As the limit of the ASK constellations, ${\left.\frac{E_s}{N_0}\right|}_W$ is larger than ${\left.\frac{E_s}{N_0}\right|}_{\mathrm{s}}$ for a given p and R. Thus, the goal of this work is to design the row weight distribution W that achieves reliable transmission close to the capacity–power function (4); i.e., we want to reliably transmit data over the AWGN channel at an SNR ${\left.\frac{E_s}{N_0}\right|}_W$ that is close to ${\left.\frac{E_s}{N_0}\right|}_{\mathrm{s}}$.
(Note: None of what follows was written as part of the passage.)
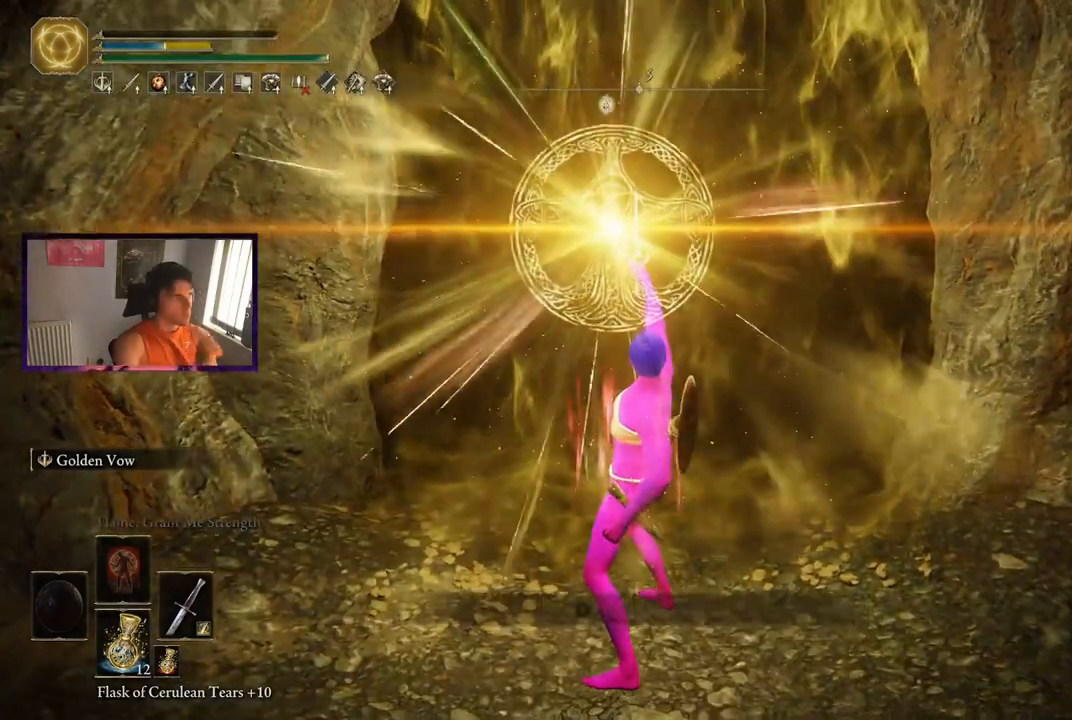
{"buttons": [], "left_stick": "center", "right_stick": "center", "events": [[317, "DPAD_RIGHT", "down"], [417, "DPAD_RIGHT", "up"]]}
Instead of designing the row weight distribution W for one specific source probability p as in [17], W with high shaping gains across the whole range of source probabilities is sought using Algorithm 1 for a given source coding rate. To implement this search, we start by identifying the smallest p for a given source coding rate $R_s$ according to the lossless source coding theorem ($H\left(p\right)\le R_s$). Then, we gradually increase the value of p for $p<1$ and locate potential candidates W for each p as follows:

$${\mathcal{W}}_{\Delta }\left(p\right)=\left\{W\in {[1,w_{max}]}^{m-1}:H\left(p\right)R<C_W,{\left.E_s/N_0\right|}_W-{\left.E_s/N_0\right|}_{\mathrm{S}}<\Delta \right\},$$

(8)

where $w_{max}$ is the maximum row weight value specified for ${\mathbf{B}}_s$, and $\Delta$ is the maximum gap in dB. Finally, candidates satisfying (8) over the whole considered range of p for a given $R_s$ are chosen, which can maintain a satisfactory PAS performance for varying p.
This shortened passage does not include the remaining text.